WASHINGTON — I went to work with my wife last week, something I should have done years ago. But as a practiced procrastinator, I never got around to it. I was curious to see how she does what she does. I was also conscious of a paradox. Although nearly four decades of writing newspaper and magazine columns have given me a modest public profile, I am certain that Judy does more public good in a week than I’ve done in a lifetime. She teaches first grade.
If you think teaching is a cushy job, think again. Done properly, it’s grueling. A recent nonscientific survey of 30,000 teachers by the American Federation of Teachers found that nearly 80 percent “are often physically and emotionally exhausted at the end of the day.”
No kidding. We wake before 6 a.m. so Judy can get to school early and prepare her classroom. After school, she stays until nearly 6 attending teachers’ conferences, calling parents and preparing for the next day. Once we finish dinner, she’s correcting papers and planning. Over the years, weekends often included trips to students’ baseball, soccer and basketball games. All this occurred even when our now-grown children were in the house.
Among America’s 3.5 million elementary and secondary-school teachers, I doubt many are more devoted and more competent than Judy. But I suspect that there are tens and tens of thousands who are just as devoted and just as competent. Their qualifications seem to include three imperatives.
First, you must like kids. If you don’t, you won’t be motivated to do all the other necessary work — and to put up with inevitable setbacks and frustrations. On this count, Judy has no problem. The day I attended, one little boy rushed into the classroom and spontaneously hugged her.
Second, you’ve got to master the subject matter. You can’t teach what you don’t know. The students will sense it, undermining your authority.
Finally, you need a teaching style that engages the kids while also promoting a classroom atmosphere that’s both loose and disciplined.
At the year’s start, Judy said her overriding goal was “to make kids like school.” By that, she didn’t mean that the demands would be so lax that the students would have a false (and ultimately ruinous) sense of accomplishment. Just the opposite: They would understand how hard work leads to new skills and vistas. Her motto is: “Teach up [in expectations]; teach to the child, not the curriculum.”
Her classroom style, I see, is a seamless mix of rewards and limits. She played an oral math game; every student who answered correctly got a “knuckle bump” from the teacher. By contrast, when students wandered off task, they were quickly reminded to return to work. If they didn’t, consequences followed.
However, teachers are not miracle workers. A few years ago, Judy had an exceptionally disruptive student. He should have been removed from the class; he wasn’t. She spent an inordinate amount of time influencing and corralling his behavior, and although she had some success, the effort detracted from working with other students. They suffered.
Likewise, schools can’t easily compensate for social problems beyond their making.
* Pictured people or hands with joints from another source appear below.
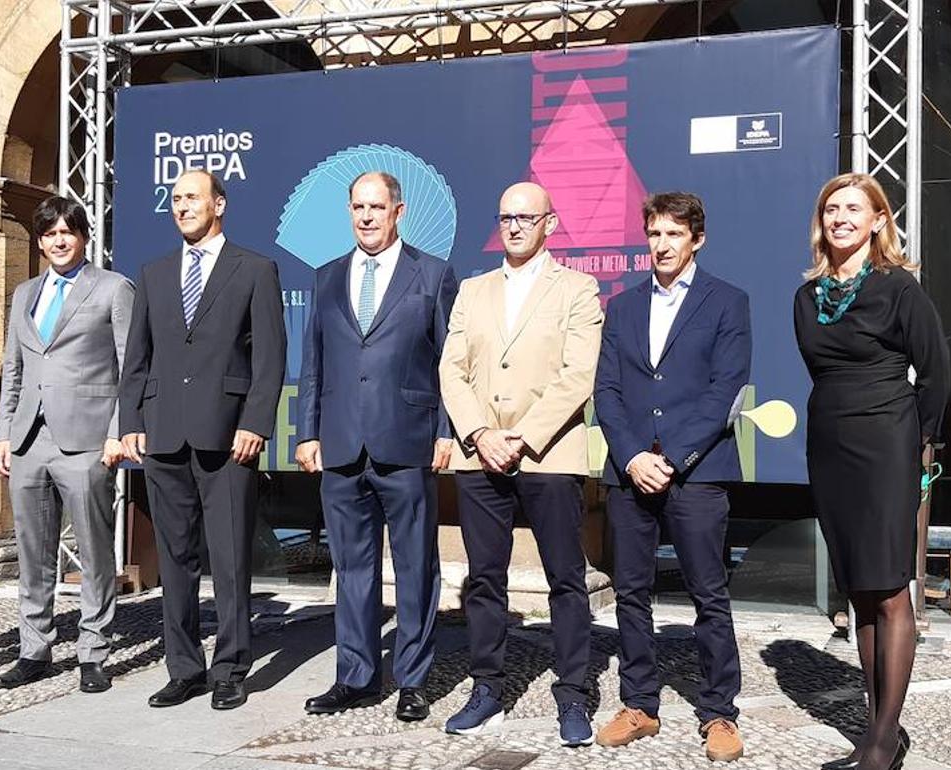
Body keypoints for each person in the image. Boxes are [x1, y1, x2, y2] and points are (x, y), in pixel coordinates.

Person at [438, 181, 602, 746]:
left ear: (550, 224)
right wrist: (481, 433)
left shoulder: (578, 289)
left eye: (526, 217)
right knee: (484, 578)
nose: (513, 226)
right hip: (478, 454)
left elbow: (578, 375)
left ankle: (573, 694)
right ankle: (486, 688)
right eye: (505, 216)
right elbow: (451, 369)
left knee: (565, 577)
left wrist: (522, 436)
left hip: (549, 453)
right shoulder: (473, 290)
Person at [794, 173, 949, 770]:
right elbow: (820, 372)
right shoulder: (806, 298)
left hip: (889, 447)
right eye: (831, 208)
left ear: (879, 220)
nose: (840, 218)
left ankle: (884, 741)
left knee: (889, 589)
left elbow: (936, 375)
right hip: (830, 449)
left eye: (854, 208)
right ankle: (877, 728)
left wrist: (921, 448)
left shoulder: (899, 289)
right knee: (859, 590)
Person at [118, 169, 286, 710]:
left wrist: (255, 423)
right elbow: (136, 360)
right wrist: (130, 423)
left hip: (227, 438)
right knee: (176, 558)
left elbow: (269, 359)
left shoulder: (255, 269)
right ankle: (183, 667)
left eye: (192, 197)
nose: (182, 206)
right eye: (175, 199)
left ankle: (232, 667)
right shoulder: (155, 272)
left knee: (232, 558)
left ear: (220, 204)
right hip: (164, 436)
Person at [593, 192, 751, 762]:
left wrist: (673, 459)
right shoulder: (624, 306)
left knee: (709, 595)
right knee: (631, 593)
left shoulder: (728, 302)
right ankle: (639, 705)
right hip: (629, 473)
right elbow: (605, 390)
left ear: (697, 240)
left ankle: (719, 713)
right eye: (655, 234)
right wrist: (633, 456)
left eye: (674, 235)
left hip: (699, 473)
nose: (662, 245)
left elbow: (724, 392)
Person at [295, 171, 457, 722]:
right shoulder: (326, 277)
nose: (366, 216)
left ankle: (412, 680)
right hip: (341, 445)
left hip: (407, 442)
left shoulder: (432, 275)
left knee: (415, 568)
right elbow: (312, 362)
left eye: (376, 207)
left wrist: (446, 431)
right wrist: (307, 432)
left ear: (398, 211)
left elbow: (449, 365)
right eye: (357, 207)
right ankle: (356, 676)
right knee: (352, 569)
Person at [0, 197, 134, 694]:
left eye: (67, 232)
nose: (58, 241)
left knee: (94, 550)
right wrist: (3, 433)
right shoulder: (24, 292)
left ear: (83, 236)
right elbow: (13, 366)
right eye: (49, 234)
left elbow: (129, 369)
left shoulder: (113, 288)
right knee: (33, 552)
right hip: (30, 437)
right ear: (40, 240)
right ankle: (34, 649)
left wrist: (118, 433)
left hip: (88, 439)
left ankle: (93, 651)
Judy’s has had students from all economic classes, but for the past three years, she has taught in a school with a low-income population that’s about 90 percent Latino. From my brief observation, these are really sweet kids. But many face special burdens: fractured families; parents who don’t speak English and are sometime illiterate in Spanish; parents with crazy work schedules. There’s a larger issue, as a recent report from the left-leaning Economic Policy Institute warned:
“Lower-social-class parents engage in fewer educationally supportive activities with young children, such as reading aloud or playing cognitively stimulating games.”
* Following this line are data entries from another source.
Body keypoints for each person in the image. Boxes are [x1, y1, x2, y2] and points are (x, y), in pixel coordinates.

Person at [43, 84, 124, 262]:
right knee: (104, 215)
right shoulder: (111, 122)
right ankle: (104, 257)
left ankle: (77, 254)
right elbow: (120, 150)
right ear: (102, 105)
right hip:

Although Judy is past the standard retirement age, she looks and acts 10 years younger. Still, she’s decided to retire now. I regret this, partly for selfish reasons: She’s planning all sorts of post-retirement projects that are supposed to (but don’t) inspire my enthusiasm. But my main regret lies elsewhere. It is that the prospects for America’s children will be a tiny bit worse because she’s no longer in the classroom.
On the last day of school, a student gave her a card. It said: “Thank you for working with me this year. God bless you! I love you. You are the best teacher in the world.”
Robert Samuelson is a columnist for The Washington Post.